Advies detentiefasering

In zijn brief aan de Tweede Kamer van 8 november 2011 (Kamerstukken II, 29270 no. 61, Reclasseringsbeleid) werkt staatssecretaris van Veiligheid en Justitie zijn plan ten aanzien van detentiefasering, dat in grote lijnen al was beschreven in de brief van 4 juni 2011, nader uit.

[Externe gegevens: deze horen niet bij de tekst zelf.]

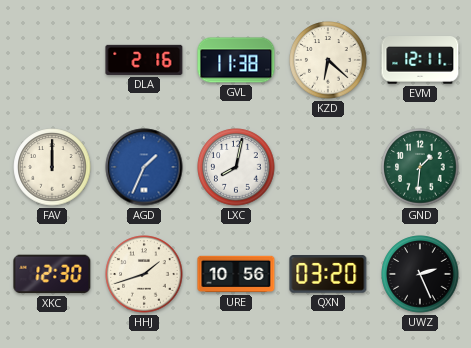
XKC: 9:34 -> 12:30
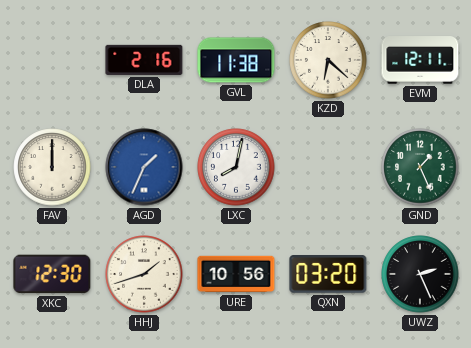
GND: 1:31 -> 1:26
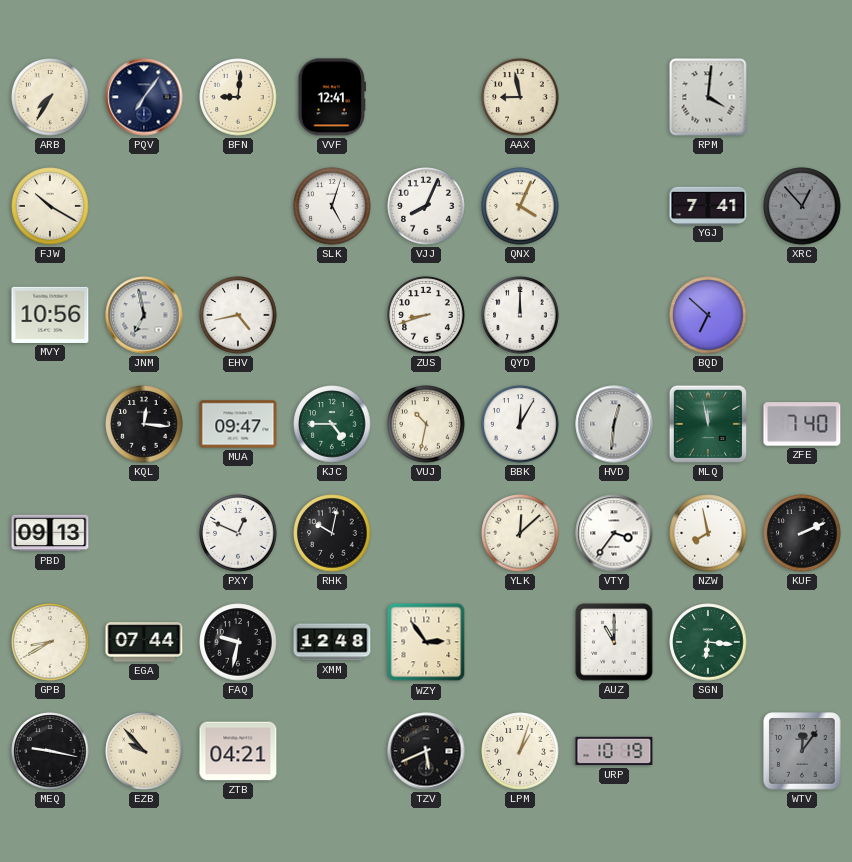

Als de fundamentele betekenis van de nieuwe voorstellen ziet de RSJ dat het uitgangspunt bij het verlenen van verlof en andere vrijheden wordt veranderd van ‘ja, tenzij’ in ‘nee, tenzij’. Iedere gedetineerde start immers in een ‘basisregime’ zonder vrijheden en deze worden hem pas verleend nadat (en voor zolang als) hij verantwoordelijkheid en initiatief toont en er bovendien een specifiek doel mee is gediend. Met deze ‘nee, tenzij’-benadering kan de RSJ niet instemmen. De RSJ beklemtoont juist vanuit het beginsel van resocialisatie een benadering waarbij het detentieverloop in principe wordt gekenmerkt door het toenemend verlenen van vrijheden. Het adagium ‘ja, tenzij’ betekent dat er resocialisatie plaatsvindt door middel van toenemende vrijheid, zolang de gedetineerde zich houdt aan de erbij gemaakte afspraken en gestelde voorwaarden. Het ‘tenzij’ houdt in dat vrijheden kunnen worden beperkt of teruggedraaid nadat blijkt dat de gedetineerde deze (nog) niet kan hanteren, waarmee de veiligheid van slachtoffer of anderen in het geding komt. In de ‘ja, tenzij’-benadering is de aanspraak op vrijheden in het regime op een positieve grondslag geformuleerd. Een aanspraak op vrijheden in het regime ligt in de aard en het karakter van vrijheidsbeneming en de daaruit voortvloeiende resocialisatieopdracht besloten. De RSJ acht het voorgestelde beleid zowel uit bejegenings- als uit beheersoogpunt moeilijk uitvoerbaar en voorziet bij een verschraling van de resocialisatiemogelijkheden een ernstig risico op toename van recidive.

Vrijheden: ja, tenzij:

  • Effectief resocialiseren van gedetineerden noopt tot een voortschrijdend vrijhedenbeleid volgens het ‘ja, tenzij’-principe. Dat betekent dat de gedetineerde vrijheden krijgt die voor resocialisatie of zorg noodzakelijk zijn, tenzij blijkt dat hij die niet kan hanteren. Het geleidelijk laten toenemen van verantwoordelijkheid en vrijheden hoort principieel en functioneel tot de inrichting van detentie. Prikkeling en stimulering van gedetineerden dient daarbij de norm te zijn.
  • Een ‘nee, tenzij’-benadering, waarbij een gedetineerde pas vrijheden krijgt nadat hij die met goed gedrag heeft verdiend, stuit dus op principiële bezwaren.
  • Het bij voorbaat van detentiefasering uitsluiten van bepaalde categorieën justitiabelen is strijdig met het beginsel van individualisering.
  • Het argument dat een straffer detentieklimaat en een (nog) restrictiever vrijhedenbeleid tegemoetkomt aan de belangen van slachtoffers acht de RSJ onvoldoende gefundeerd.
  • Het ‘verdien-principe’ is niet de juiste benadering ten aanzien van vrijheden in het kader van zorg en interventies. Hiermee wordt gesuggereerd dat het ontvangen van zorg en het deelnemen aan gedragsinterventies de gedetineerde een ‘prettiger’ verblijf oplevert, dat hij met goed gedrag eerst moet verdienen. Zorg en gedragsinterventies dienen echter te worden geboden omdat de gedetineerde deze nodig heeft en niet omdat (of als) hij dit prettig vindt.